5. La Commission proposera prochainement aux pays candidats un processus de coopération en vue de leur pleine participation à la stratégie européenne contre la pauvreté et l'exclusion et ce dès la date d'adhésion
Ce processus sera centré sur la préparation de « Joint Inclusion Memoranda » (JIM) conjointement par la Commission et par les autorités nationales. Ces documents devront identifier, sur base d'indicateurs et d'autres éléments d'évaluation, les principaux défis et problèmes qui se posent à chaque pays, passer en revue les politiques et les structures en place pour faire face aux phénomènes de pauvreté et d'exclusion, et proposer un certain nombre d'orientations stratégiques pour l'avenir.
Afin de lancer ce processus, la Commission compte inviter les autorités nationales de tous les pays candidats à organiser conjointement des séminaires bilatéraux dans chacune des capitales, au cours desquels seront invités non seulement les représentants des différents secteurs de l'administration concernés, mais encore des ONG et des partenaires sociaux. Il est prévu de terminer la rédaction des JIM fin 2003.
Ce processus de coopération sera complété par d'autres mesures, telles que des études sur la protection sociale dans les pays candidats, et l'ouverture progressive du programme communautaire d'action à ces pays afin de permettre à leurs autorités, ainsi qu'à des acteurs de terrain, d'intensifier des actions d'échange et de coopération avec leurs partenaires dans les pays de l'Union.

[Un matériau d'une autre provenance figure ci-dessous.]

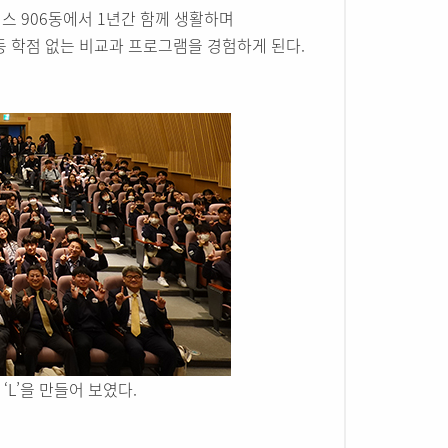
스 906동에서 1년간 함께 생활하며
 등 학점 없는 비교과 프로그램을 경험하게 된다.
‘L’을 만들어 보였다.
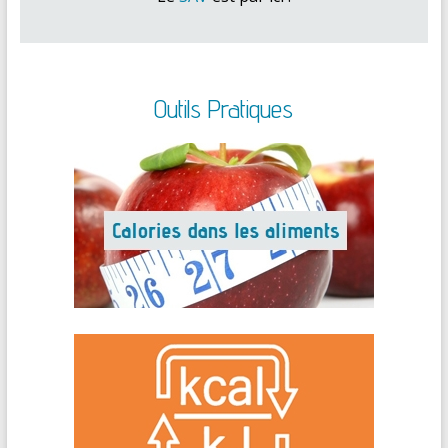
Outils Pratiques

Voici, en quelques mots, comment j'apprécie le rôle de la Commission en tant que catalyseur d'une stratégie qui, je l'espère, devra se traduire par des résultats concrets à un horizon de moyen/long terme. Sa réussite dépendra de la manière dont les autorités responsables à différents niveaux des politiques contre la pauvreté, les mettront en place et feront participer les populations directement visées ainsi que leurs représentants. Pour le moment, il faut le reconnaître, les résultats ne sont pas encore visibles, si ce n'est sur le plan des orientations stratégiques et des méthodes, et pour cette raison, le cercle des acteurs ayant participé effectivement à leur élaboration est relativement réduit. Mais j'ai des raisons d'être optimiste quant aux possibilités d'un saut qualitatif lors du suivi des plans actuels et de la préparation des futurs plans d'action en 2002 et 2003.